───── Source information

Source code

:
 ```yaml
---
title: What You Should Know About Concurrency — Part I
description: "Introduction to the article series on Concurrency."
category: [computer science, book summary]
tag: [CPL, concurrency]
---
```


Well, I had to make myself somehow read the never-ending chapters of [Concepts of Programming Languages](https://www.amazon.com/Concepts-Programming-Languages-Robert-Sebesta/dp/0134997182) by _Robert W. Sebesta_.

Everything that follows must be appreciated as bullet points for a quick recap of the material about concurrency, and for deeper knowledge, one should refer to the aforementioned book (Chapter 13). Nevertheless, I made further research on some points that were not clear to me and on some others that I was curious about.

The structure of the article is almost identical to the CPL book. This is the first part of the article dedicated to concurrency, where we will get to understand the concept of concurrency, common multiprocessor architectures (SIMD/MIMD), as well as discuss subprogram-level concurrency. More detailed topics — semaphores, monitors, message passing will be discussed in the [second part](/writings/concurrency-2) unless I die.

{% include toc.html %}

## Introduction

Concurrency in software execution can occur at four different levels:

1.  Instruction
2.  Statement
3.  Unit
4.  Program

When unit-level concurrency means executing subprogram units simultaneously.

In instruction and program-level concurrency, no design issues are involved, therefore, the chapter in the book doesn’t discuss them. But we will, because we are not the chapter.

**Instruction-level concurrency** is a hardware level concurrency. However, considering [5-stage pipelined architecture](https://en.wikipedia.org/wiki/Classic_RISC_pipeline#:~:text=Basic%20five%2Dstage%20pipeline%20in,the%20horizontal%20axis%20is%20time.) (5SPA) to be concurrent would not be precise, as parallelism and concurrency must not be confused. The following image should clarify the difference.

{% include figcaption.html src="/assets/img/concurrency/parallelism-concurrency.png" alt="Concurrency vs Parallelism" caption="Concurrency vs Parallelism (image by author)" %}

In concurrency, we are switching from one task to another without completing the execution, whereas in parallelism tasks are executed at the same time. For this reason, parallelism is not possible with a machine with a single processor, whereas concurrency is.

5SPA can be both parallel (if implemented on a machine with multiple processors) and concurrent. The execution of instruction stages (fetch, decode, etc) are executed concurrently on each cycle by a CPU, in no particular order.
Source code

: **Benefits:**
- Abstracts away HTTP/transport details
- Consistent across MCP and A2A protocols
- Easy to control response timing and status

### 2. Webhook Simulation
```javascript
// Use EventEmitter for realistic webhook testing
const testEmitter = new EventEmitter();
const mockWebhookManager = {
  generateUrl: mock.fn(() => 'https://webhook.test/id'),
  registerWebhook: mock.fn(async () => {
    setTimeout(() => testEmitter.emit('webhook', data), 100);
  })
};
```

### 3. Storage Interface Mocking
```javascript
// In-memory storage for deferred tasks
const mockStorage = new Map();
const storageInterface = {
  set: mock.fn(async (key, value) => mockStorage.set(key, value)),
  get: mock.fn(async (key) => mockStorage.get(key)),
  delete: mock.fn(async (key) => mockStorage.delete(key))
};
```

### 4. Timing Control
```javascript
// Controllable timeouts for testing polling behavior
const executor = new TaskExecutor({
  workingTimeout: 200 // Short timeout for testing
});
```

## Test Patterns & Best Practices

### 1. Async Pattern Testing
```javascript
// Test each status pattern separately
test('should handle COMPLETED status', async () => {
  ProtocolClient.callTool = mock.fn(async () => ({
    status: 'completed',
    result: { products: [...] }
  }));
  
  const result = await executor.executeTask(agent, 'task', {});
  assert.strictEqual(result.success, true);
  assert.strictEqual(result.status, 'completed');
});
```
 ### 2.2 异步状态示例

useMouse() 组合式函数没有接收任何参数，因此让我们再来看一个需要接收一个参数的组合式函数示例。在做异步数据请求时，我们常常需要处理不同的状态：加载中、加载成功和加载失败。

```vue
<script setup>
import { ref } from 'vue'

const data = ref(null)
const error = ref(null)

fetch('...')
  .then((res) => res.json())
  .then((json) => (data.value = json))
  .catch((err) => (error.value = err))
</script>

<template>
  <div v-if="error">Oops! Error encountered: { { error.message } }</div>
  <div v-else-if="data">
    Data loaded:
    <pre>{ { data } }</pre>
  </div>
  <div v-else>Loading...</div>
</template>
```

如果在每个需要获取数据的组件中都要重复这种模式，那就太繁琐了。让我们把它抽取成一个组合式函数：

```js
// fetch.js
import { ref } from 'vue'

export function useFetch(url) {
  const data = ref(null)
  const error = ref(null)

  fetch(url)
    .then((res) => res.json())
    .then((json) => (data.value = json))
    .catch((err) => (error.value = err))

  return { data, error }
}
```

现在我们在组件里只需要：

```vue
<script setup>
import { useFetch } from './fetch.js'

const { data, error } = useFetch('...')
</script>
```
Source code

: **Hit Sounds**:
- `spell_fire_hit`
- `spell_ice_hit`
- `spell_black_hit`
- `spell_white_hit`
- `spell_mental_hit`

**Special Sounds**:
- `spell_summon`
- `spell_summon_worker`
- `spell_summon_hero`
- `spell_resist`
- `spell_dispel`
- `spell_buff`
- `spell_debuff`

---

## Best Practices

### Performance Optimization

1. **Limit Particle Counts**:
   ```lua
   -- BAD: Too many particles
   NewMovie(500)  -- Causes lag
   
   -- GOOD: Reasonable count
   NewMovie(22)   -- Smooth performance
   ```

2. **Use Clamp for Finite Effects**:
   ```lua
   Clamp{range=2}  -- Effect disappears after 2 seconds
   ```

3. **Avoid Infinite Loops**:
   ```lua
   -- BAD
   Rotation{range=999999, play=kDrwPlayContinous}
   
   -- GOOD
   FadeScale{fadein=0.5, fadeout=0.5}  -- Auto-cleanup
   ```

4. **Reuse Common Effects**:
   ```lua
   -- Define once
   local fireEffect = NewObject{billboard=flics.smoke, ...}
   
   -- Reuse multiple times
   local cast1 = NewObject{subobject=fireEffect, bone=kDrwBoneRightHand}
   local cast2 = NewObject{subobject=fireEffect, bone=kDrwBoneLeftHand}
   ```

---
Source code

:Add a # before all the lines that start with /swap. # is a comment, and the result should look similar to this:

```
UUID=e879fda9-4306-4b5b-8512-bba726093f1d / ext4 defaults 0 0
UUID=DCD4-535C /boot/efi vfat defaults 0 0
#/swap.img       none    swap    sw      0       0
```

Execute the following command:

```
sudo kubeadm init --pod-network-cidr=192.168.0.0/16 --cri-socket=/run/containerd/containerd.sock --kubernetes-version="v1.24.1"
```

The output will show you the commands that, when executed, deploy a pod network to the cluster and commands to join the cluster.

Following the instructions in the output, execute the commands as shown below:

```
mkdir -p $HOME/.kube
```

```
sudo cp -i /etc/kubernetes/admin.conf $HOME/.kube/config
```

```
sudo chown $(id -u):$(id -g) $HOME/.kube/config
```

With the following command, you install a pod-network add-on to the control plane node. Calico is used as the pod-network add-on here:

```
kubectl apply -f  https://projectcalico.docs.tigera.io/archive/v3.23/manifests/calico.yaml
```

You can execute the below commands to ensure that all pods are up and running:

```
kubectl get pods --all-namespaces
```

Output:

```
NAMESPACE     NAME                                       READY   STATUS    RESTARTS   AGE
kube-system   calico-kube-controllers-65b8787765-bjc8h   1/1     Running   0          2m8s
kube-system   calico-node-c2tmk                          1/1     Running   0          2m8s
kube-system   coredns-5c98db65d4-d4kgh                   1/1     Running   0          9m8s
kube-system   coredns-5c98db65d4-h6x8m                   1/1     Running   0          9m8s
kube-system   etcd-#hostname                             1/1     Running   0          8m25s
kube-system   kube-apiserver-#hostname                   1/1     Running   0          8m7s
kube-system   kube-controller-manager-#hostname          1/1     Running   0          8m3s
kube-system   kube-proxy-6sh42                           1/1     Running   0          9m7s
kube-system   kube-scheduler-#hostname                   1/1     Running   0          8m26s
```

──────────

**Activity**
Search the data for the string "include" and copy every line where it appears.

**Written solution**
{% include toc.html %}
{% include figcaption.html src="/assets/img/concurrency/parallelism-concurrency.png" alt="Concurrency vs Parallelism" caption="Concurrency vs Parallelism (image by author)" %}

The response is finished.